The death toll in 2015 was 1.34 million people, a new report reveals.
An estimated 325 million people are living with chronic hepatitis caused by B or C virus infection.
Hepatitis vaccines and medicines exist, but they are not yet reaching everyone in need.
This is partly because infections are not always identified - just 9% of all hepatitis B infections and 20% of all hepatitis C infections were diagnosed in 2015.
As a result, millions of people are at risk of a slow progression to chronic liver disease, cancer and death, says the WHO.
Viral hepatitis refers to five different forms of virus, known as A, B, C, D, E.
Some (hepatitis B, C and D) can be spread through contact with infected bodily fluids, including blood, while others (hepatitis A and hepatitis E) are spread through contaminated food or water.
In some parts of the world, including regions within Africa and the Western Pacific, hepatitis B and C infections are all too common.
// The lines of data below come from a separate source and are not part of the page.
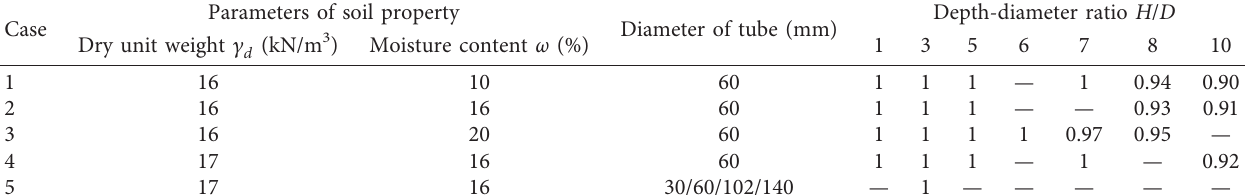
Table 3: Correction factor of test results.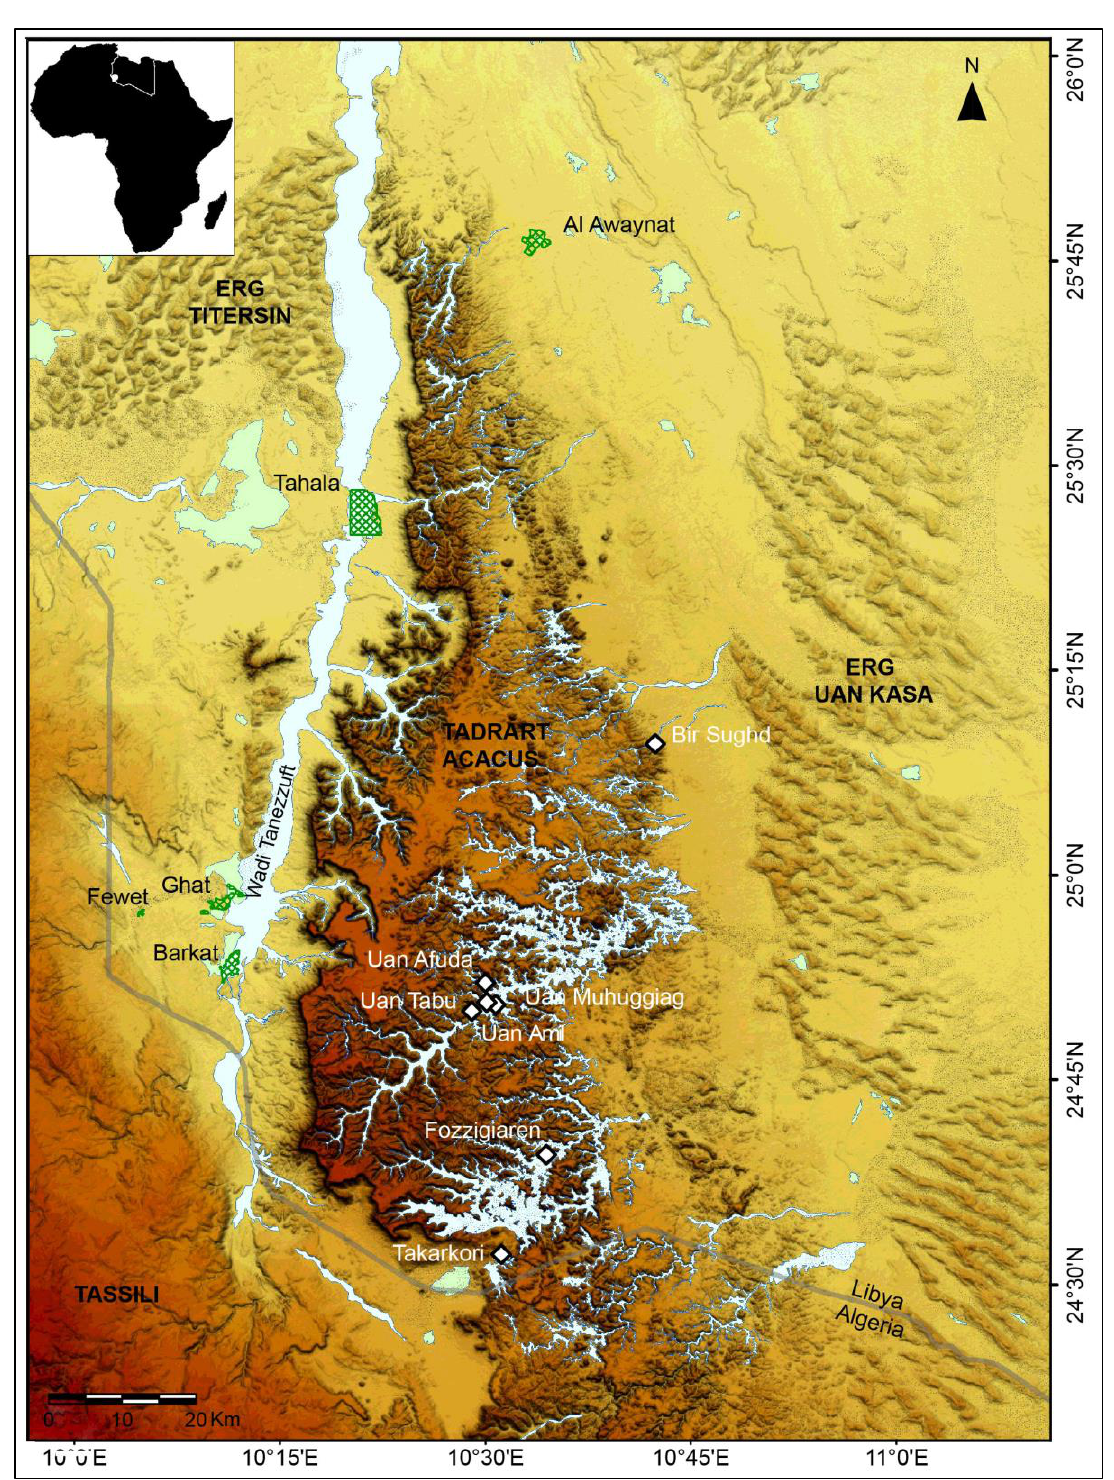
aridity state, even if with different timing and evolution, depending on the different physiographic units [62]. Figure 2. Map of Tadrart Acacus with the location of sites and localities cited in the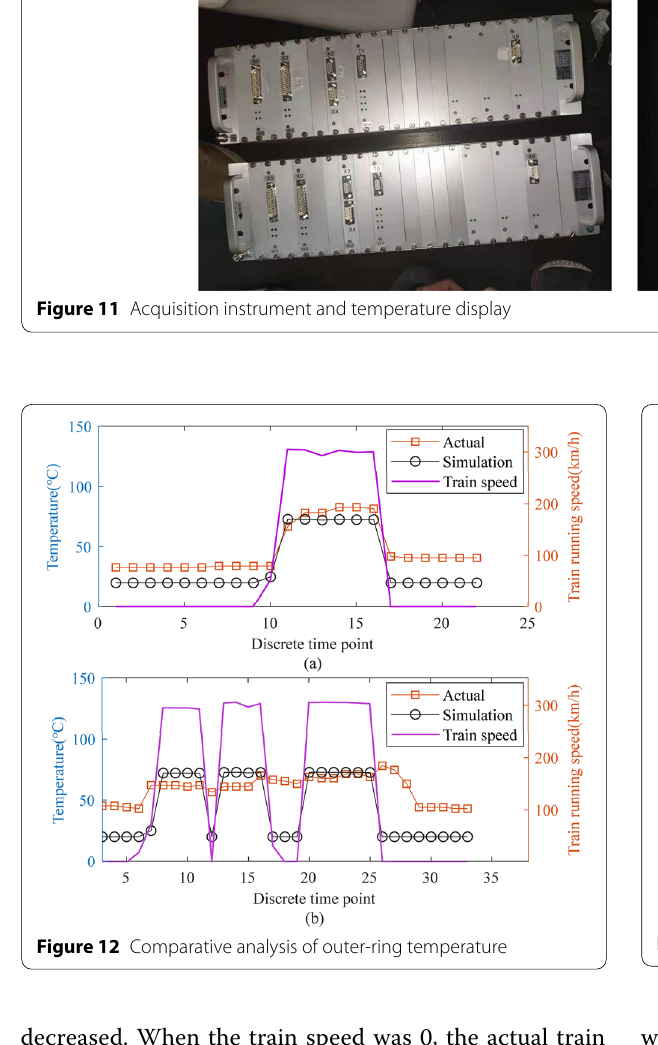
decreased. When the train speed was 0, the actual train bearing temperature slowly dropped to the ambient temperature. During this period, the actual temperature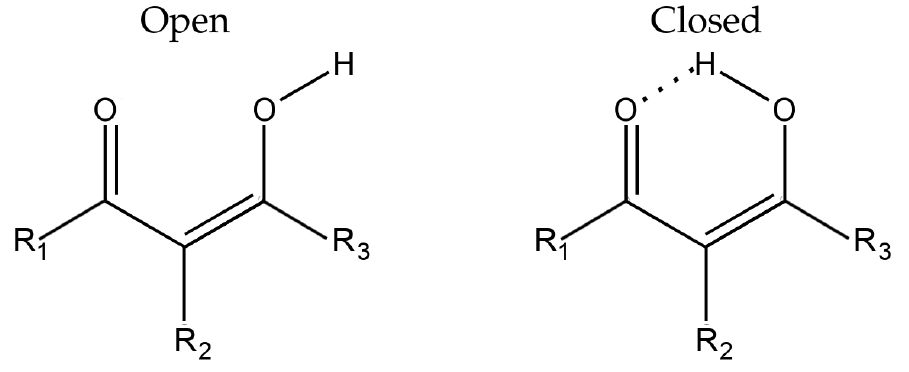
Figure 1. Malondialdehyde structure in its open ( left ) and closed ( right ) conformations. The R n (n = 1, 2, 3) symbols indicate the different positions available for substitution by the − F, − Cl, − Br, − CF , − OCH , − N(CH ) , − NHCOCH , and − NO 3 3 3 2 3 2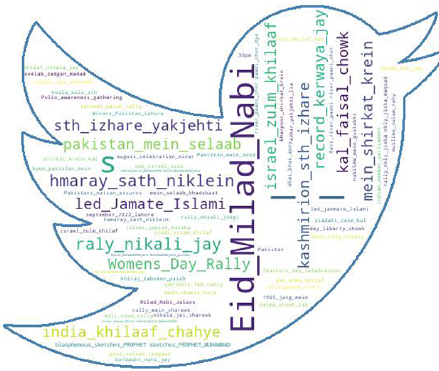
Figure 3. Bigram with positive words.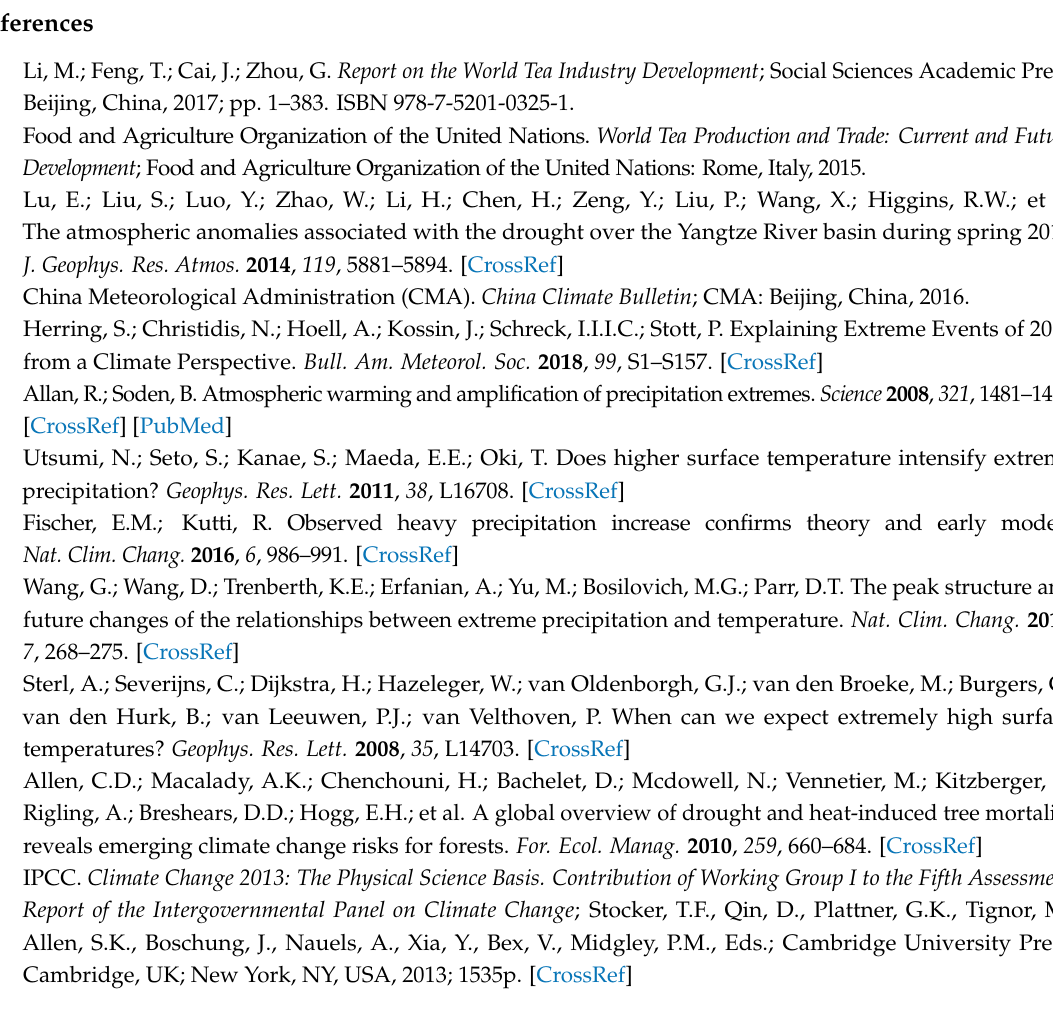
Figure S1: Data availability for the modeling study. FSDS, incident solar radiation; FLDS, incident longwave radiation; Temp, surface air temperature, Figure S2: Accelerated decomposition spinup and final spinup results for bamboo and tea plots, Figure S3: Observed and modeled daily soil water content at different depths at bamboo and tea plots, Figure S4: Observed (dots) and modeled (lines) leaf area index for Moso bamboo, Figure S5: Modeled leaf area index and various carbon pools, Figure S6: Modeled weekly carbon fluxes at the two study plots. AR, autotrophic respiration; ER, ecosystem respiration; GPP, gross primary production; NEE, net ecosystem exchange; NPP, net primary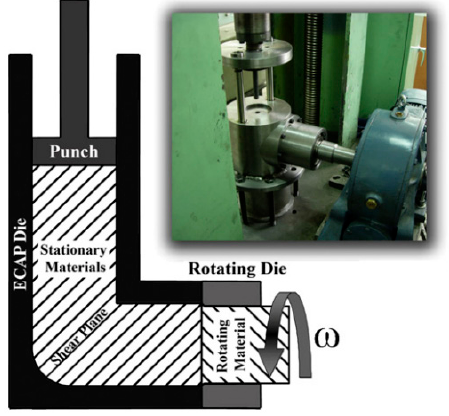
Figure 17. View of T-ECAP die [86].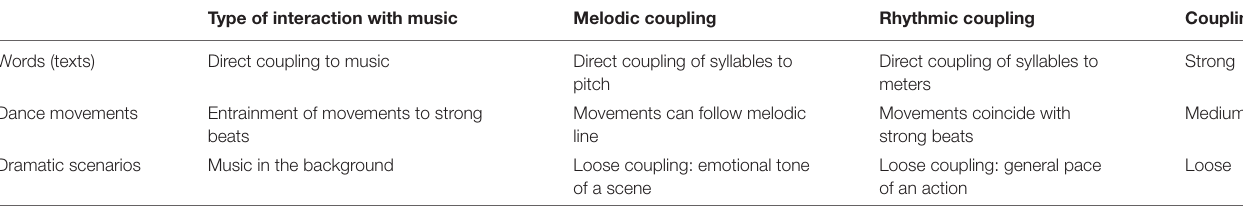
TABLE 1 | Strength of coupling between artforms during “musical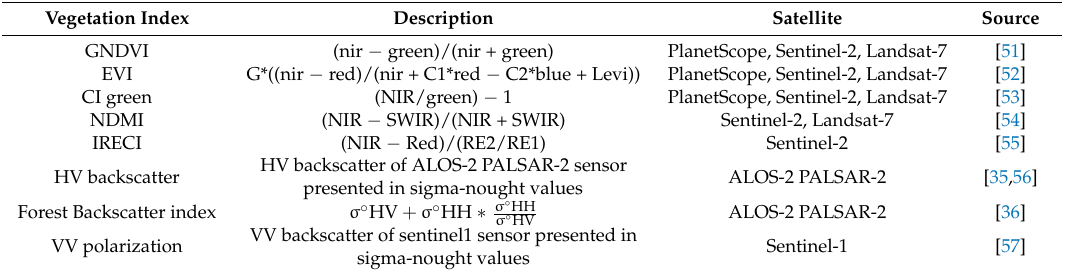
Table 3. Equations used for the calculation of vegetation indices from satellite remote sensing dataset. Vegetation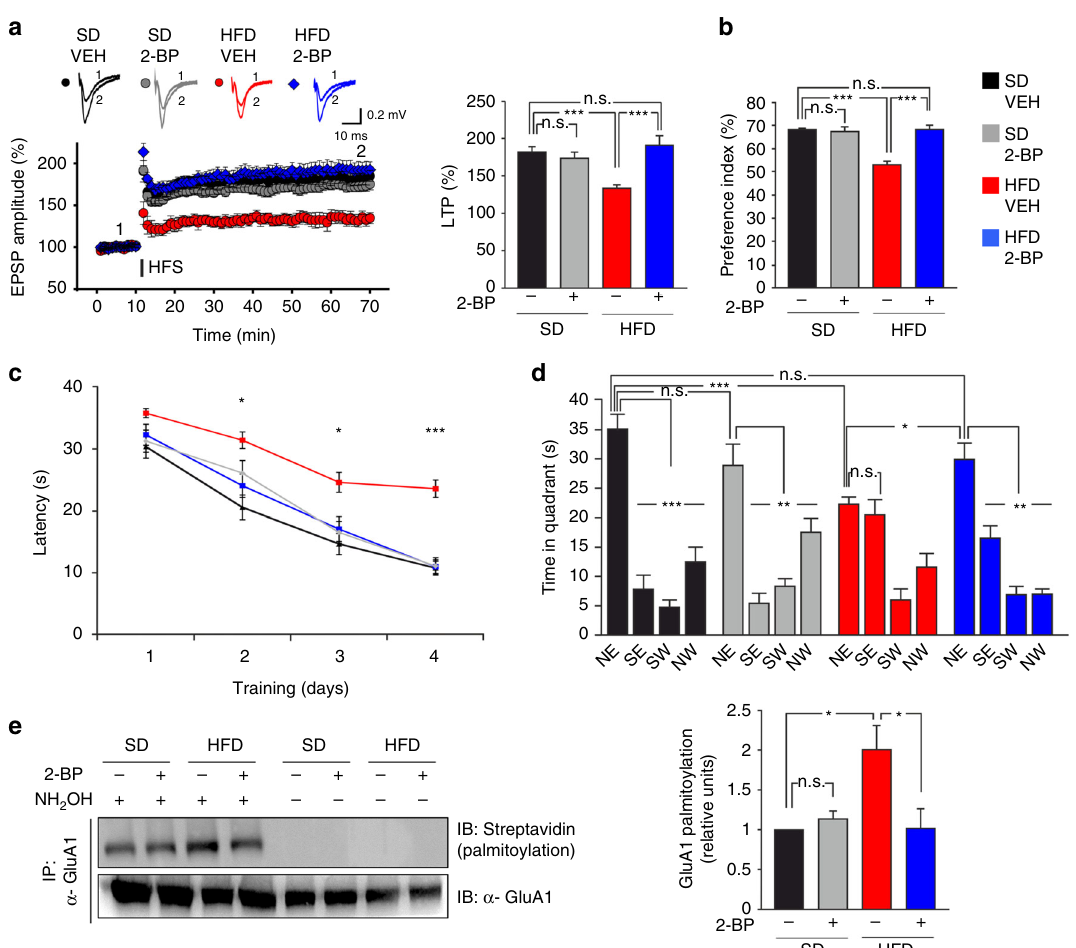
Fig. 6 2-BP reverts GluA1 palmitoylation and rescues both synaptic plasticity impairment and memory loss induced by HFD. a Time course (left) of LTP at CA3-CA1 synapses induced by HFS delivered at time 10 (line) in hippocampal slices of mice fed with SD or HFD for 6 weeks and intranasally injected with vehicle or 2-BP (SD VEH , SD 2-BP , HFD VEH , HFD 2-BP ; n = 12 slices per each group). Results are expressed as percentages of baseline EPSP amplitude ( = 100%). Insets (top) show representative EPSPs at baseline (1) and during the last 5 min of LTP recording (2). On right, LTP recorded during the last 5 min (statistics by two-way ANOVA and Bonferroni post hoc). b Preference for the novel object in NOR paradigm ( n = 9 for each group; statistics by two-way ANOVA and Bonferroni post hoc). c Latency to reach the hidden platform in MWM test ( n = 9 for each group; signi fi cance is indicated between SD VEH or HFD 2-BP and HFD VEH mice; statistics by two-way ANOVA and Bonferroni post hoc). d Time spent in the four quadrants during probe test of MWM test. NE is the target quadrant ( n = 9 for each group; statistics by two-way ANOVA and Bonferroni post hoc). e Immunoblots (left) of palmitoylated GluA1 (top) and total immunoprecipitated protein (bottom) in hippocampi of SD and HFD mice. On right, densitometry of palmitoylated GluA1/total immunoprecipitated GluA1 amount ratio ( n = 4; statistics by two-way ANOVA and Bonferroni post hoc). Data are expressed as mean ± SEM * p < 0.05; ** p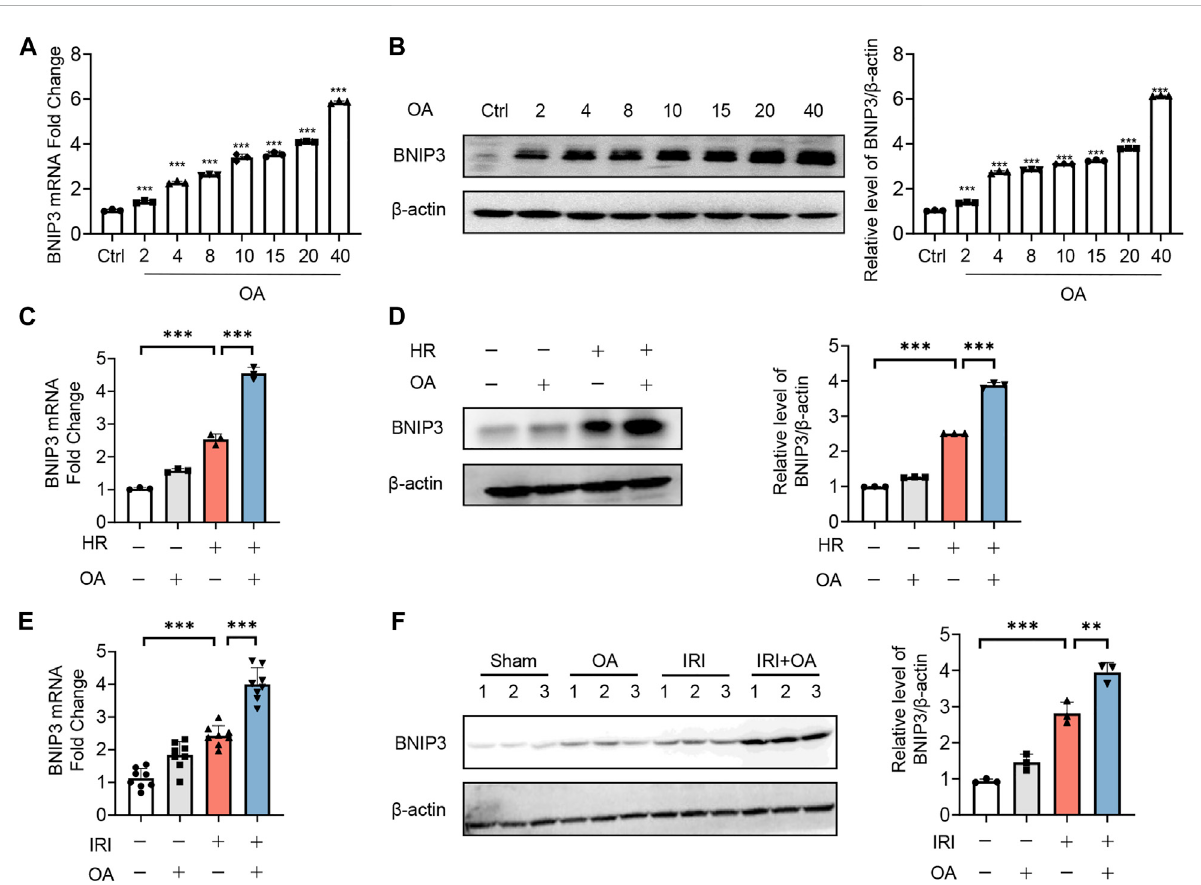
FIGURE 3 OA enhances BNIP3 expression in vitro and in vivo . (A , B) qPCR (A) and Western blot (B) analysis of theexpression of BNIP3 in HK-2 cells treated with OA for 24 h ( n = 3). (C , D) The mRNA and protein expression of BNIP3 in HK-2 cells exposed to HR followed by incubation with control or OA were analyzed by qPCR (C) and Western blot (D) ( n = 3). (E , F) qPCR (E , n = 8 ) and Western blot (F , n = 3 ) analysis of the expression of BNIP3 in kidney tissues from sham and AKI mice treated with control or OA. Data are expressed as means ± SEM. pp P < 0.01, ppp P <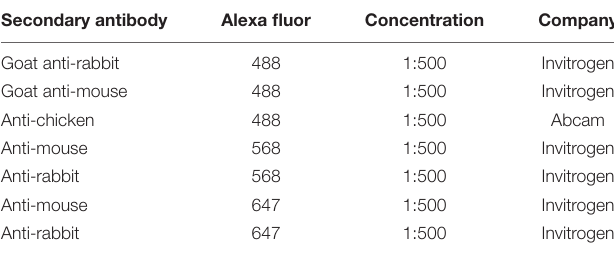
TABLE 2 | Secondary antibodies for immunohistochemistry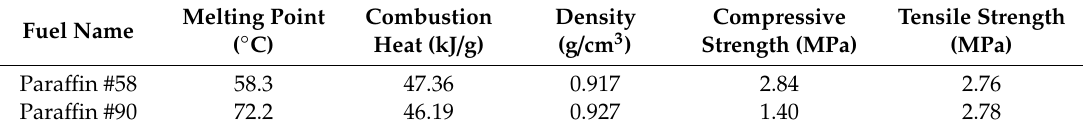
Table 4. Physical properties of the tested kinds of para ffi n.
Hepatitis B infection requires lifelong treatment - the WHO currently recommends the medicine tenofovir, already widely used in HIV treatment - but hepatitis C can be cured with a course of antiviral drugs.
The WHO says some countries are taking successful steps to scale up hepatitis services:
- China achieved high coverage (96%) for the timely birth dose of HBV vaccines, and reached the hepatitis B control goal of less than 1% prevalence in children under the age of five in 2015
- Mongolia improved uptake of hepatitis treatment by including hepatitis B and C medicines in its National Health Insurance scheme, which covers 98% of its population
- In Egypt, market-price competition has reduced the cost of a three-month cure for hepatitis C, from $900 (£700) in 2015 to less than $200 in 2016
Dr Gottfried Hirnschall, from the WHO, said: "We are still at an early stage of the viral hepatitis response, but the way forward looks promising.
"More countries are making hepatitis services available for people in need - a diagnostic test costs less than $1, and the cure for hepatitis C can be below $200.
"But the data clearly highlight the urgency with which we must address the remaining gaps in testing and treatment."
Raquel Peck, from the World Hepatitis Alliance, said: "Today, 325 million men, women and children are living with a cancer-causing illness, despite the availability of preventative vaccines for hepatitis B and curative treatments for hepatitis C.
"We need to use this report to advocate for a public health approach, so that testing and treatment are rolled out at the scale necessary to ensure that every person has the opportunity to live a healthy life."